Matteo pressed his palms against his eyes until he saw stars. In two hours, Carmelo would win his fight. In three, he'd be waiting for a woman who was already gone. And Matteo would have to watch his little brother's face when he finally understood that some lies cut too deep to heal.

Inside the dressing room, Carmelo kept dancing, kept humming, kept believing.

Outside, Matteo stood guard over his brother's last happy moment, knowing he'd helped orchestrate its end.

"Get up, Malone! Get up!"

The crowd roared as Irish Tommy Malone struggled to find his feet, blood streaming from his split eyebrow. Nine rounds in, and the Memphis boy was finally showing cracks.

From the colored section high in the rafters, Kathy gripped the railing, her knuckles tight. "Come on, Carmelo! Finish it!"

Below, Carmelo circled like a wolf, his body glistening under the harsh lights. His left eye was swelling shut, his ribs screamed with each breath, but he could taste it now—victory, redemption, everything.

Malone staggered upright at eight, raising his gloves just as the referee stepped back. The Irish fighter had fifty pounds on Carmelo and a reach like a telephone pole, but he was hurt. Bad.

"BOX!"

Malone charged, desperate, throwing wild haymakers.
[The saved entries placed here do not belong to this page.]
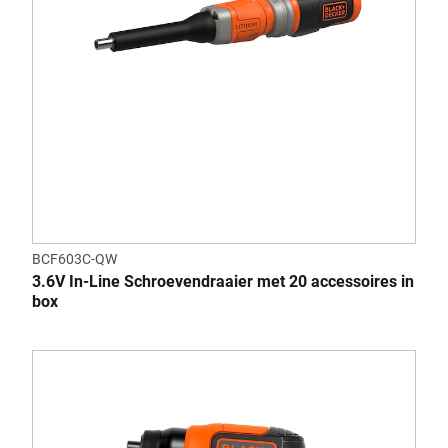
BCF603C-QW
3.6V In-Line Schroevendraaier met 20 accessoires in
box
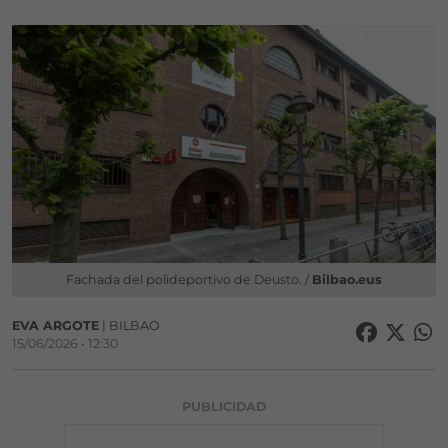
Fachada del polideportivo de Deusto. /
Bilbao.eus
EVA ARGOTE
| BILBAO
15/06/2026 • 12:30
PUBLICIDAD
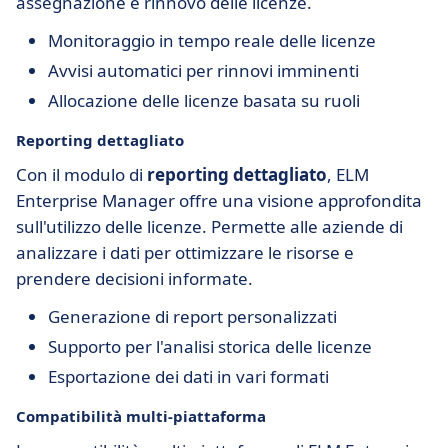
assegnazione e rinnovo delle licenze.
Monitoraggio in tempo reale delle licenze
Avvisi automatici per rinnovi imminenti
Allocazione delle licenze basata su ruoli
Reporting dettagliato
Con il modulo di
reporting dettagliato
, ELM
Enterprise Manager offre una visione approfondita
sull'utilizzo delle licenze. Permette alle aziende di
analizzare i dati per ottimizzare le risorse e
prendere decisioni informate.
Generazione di report personalizzati
Supporto per l'analisi storica delle licenze
Esportazione dei dati in vari formati
Compatibilità multi-piattaforma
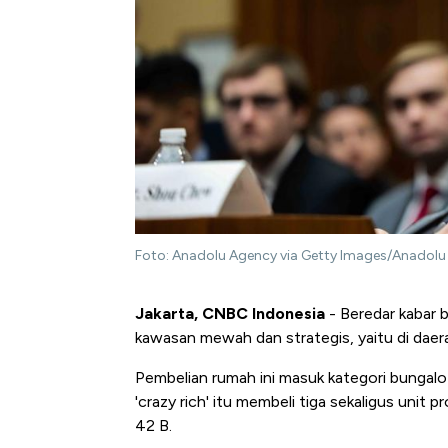
Foto: Anadolu Agency via Getty Images/Anadol
Jakarta, CNBC Indonesia
- Beredar kabar b
kawasan mewah dan strategis, yaitu di daer
Pembelian rumah ini masuk kategori bungal
'crazy rich' itu membeli tiga sekaligus unit
42 B.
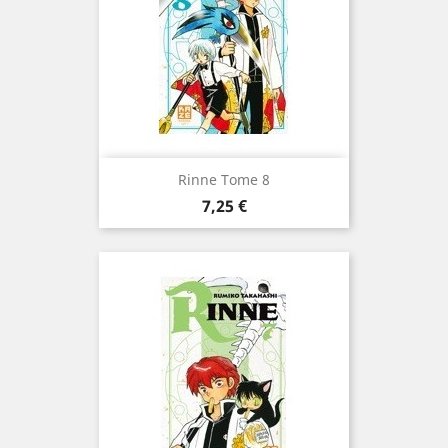
Rinne Tome 8
Prix
7,25 €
Carmelo slipped left, the punch whistling past his ear. Then right, another miss. The crowd was on its feet.

"Now, baby! Now!" Kathy screamed, her voice lost in the thunder of two thousand voices.

Carmelo saw it—the opening he'd been setting up all night. Malone's right hand dropped just an inch after each wild swing, leaving his jaw exposed for half a heartbeat.

Time slowed…

Carmelo planted his back foot, torqued his hips, and threw the cleanest left hook of his life. It connected with Malone's jaw with a crack that silenced the arena. The big Irishman's eyesrolled white. His legs went rubbery. He toppled backward like a felled oak, crashing to the canvas with a thud that shook the ring.
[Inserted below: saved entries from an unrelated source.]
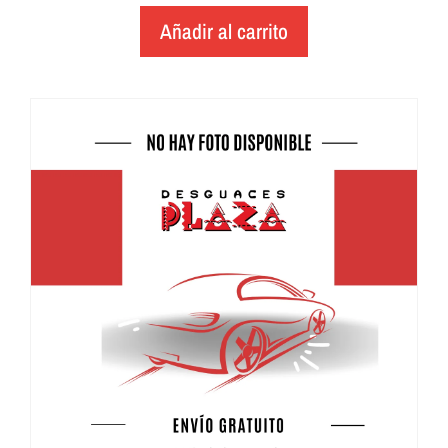
Añadir al carrito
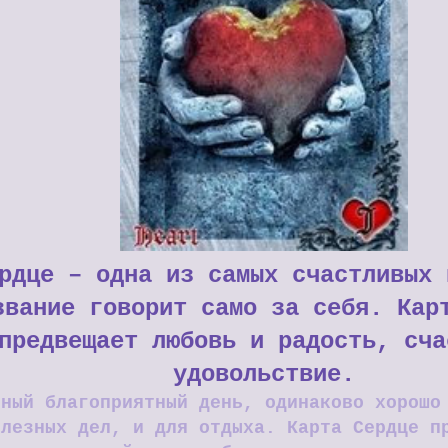
рдце – одна из самых счастливых 
звание говорит само за себя. Кар
предвещает любовь и радость, сча
удовольствие.
йный благоприятный день, одинаково хорошо
олезных дел, и для отдыха. Карта Сердце п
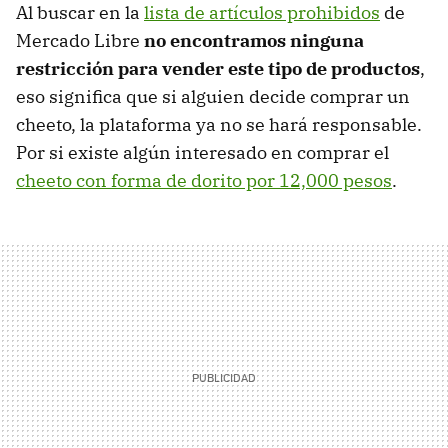
Al buscar en la
lista de artículos prohibidos
de
Mercado Libre
no encontramos ninguna
restricción para vender este tipo de productos
,
eso significa que si alguien decide comprar un
cheeto, la plataforma ya no se hará responsable.
Por si existe algún interesado en comprar el
cheeto con forma de dorito por 12,000 pesos
.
The referee didn't even count. Malone was done.

"WINNER BY KNOCKOUT—CARMELO 'THE WOLF of BROOKLYN' RICCI!"

The arena exploded. White folks in their pressed suits, Negroes in their Sunday best up in the rafters—everyone screaming, money changing hands, history being made.

But Carmelo heard none of it. His eyes searched the colored section frantically until—there.

Kathy was on her feet, laughing and crying at the same time, waving both arms above her head. Her lilac dress swirled as she jumped up and down, her face bright with what looked like genuine joy. For this moment, in the lights and noise and glory, she was his Kathy again. Not the hollow girl who'd been going through the motions for two days, but the woman who'd believed in him.

He raised his glove toward her section, and she blew him a kiss. The gesture hit him harder than any punch Malone had landed.

He'd won. Against all odds, against the whiskey and despair and the weight of his lies—he'd won. The Marcellos would get their money. His father would get his reputation. Matteo would get them out of Memphis alive. And Kathy would get in a car and drive away with him to their future. Forever his.

Carmelo closed his eyes and let the victory wash over him, memorizing the sound of her laughter floating down from the rafters. It would have to last him a lifetime.